I checked some source code and noticed the following subtlety which I
think is correct, but may be underdocumented.
If using sml:ExportToTextFile then the platform default encoding is used
If using sml:ExportToXMLFile then utf-8 is used
thus I would expect problems if your script uses the former which is not
intended for XML.
If this doesn't help please send me or Scott a sample script.
thanks
Jeremy
Oh - how painful!
It looks like perhaps we should have an option to either include or
exclude the XML declaration.
I am clear that omitting the declaration is the correct default.

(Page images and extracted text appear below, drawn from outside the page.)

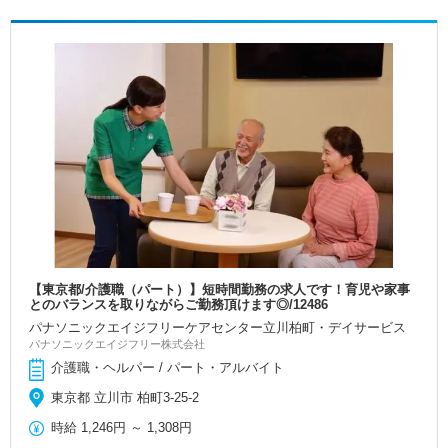
【東京都/介護職（パート）】短時間勤務の求人です！育児や家事
とのバランスを取りながらご勤務頂けます◎/12486
パナソニックエイジフリーケアセンター立川柏町・デイサービス
パナソニックエイジフリー株式会社
介護職・ヘルパー / パート・アルバイト
東京都 立川市 柏町3-25-2
時給
1,246円
～
1,308円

If one wishes to embed the XML inside some other XML doc, then the
declaration is an error.
The XML spec is clear that the default encoding is UTF-8 and the
declaration is not required, thus, according to the specs, we are
conformant, and perhaps you should be complaining about the next tool in
the chain that is reading it with some other encoding.
TopBraid Suite is committed to working in UTF-8 as much as possible.
(e.g. we do not, and do not intend to, give an option for a different
encoding for XML output).
My preferences are:
1) continue with current default
2) not have an option
If you insist that you really *need* the option, we could put it in -
but to me it seems to complicate TopBraid Suite unnecessarily, and will
add to the confusion that the string
<?xml version="1.0" encoding="UTF-8"?>
is meaningful or required.
Jeremy
That's in your code (the XSLT transform) not ours
The underlying problem is that the original HTML guys did not use utf-8,
and this was corrected with XML.
In our XML support we should (IMO) followed the XML spec, not the HTML spec.
If you are using our XML support to generate XHTML then yes you may need
that part.
The best we could do is issue a warning if the output appears to be
XHTML and this is missing ... but we probably need more infrastructure
for enabling and disabling warnings before we go down that route.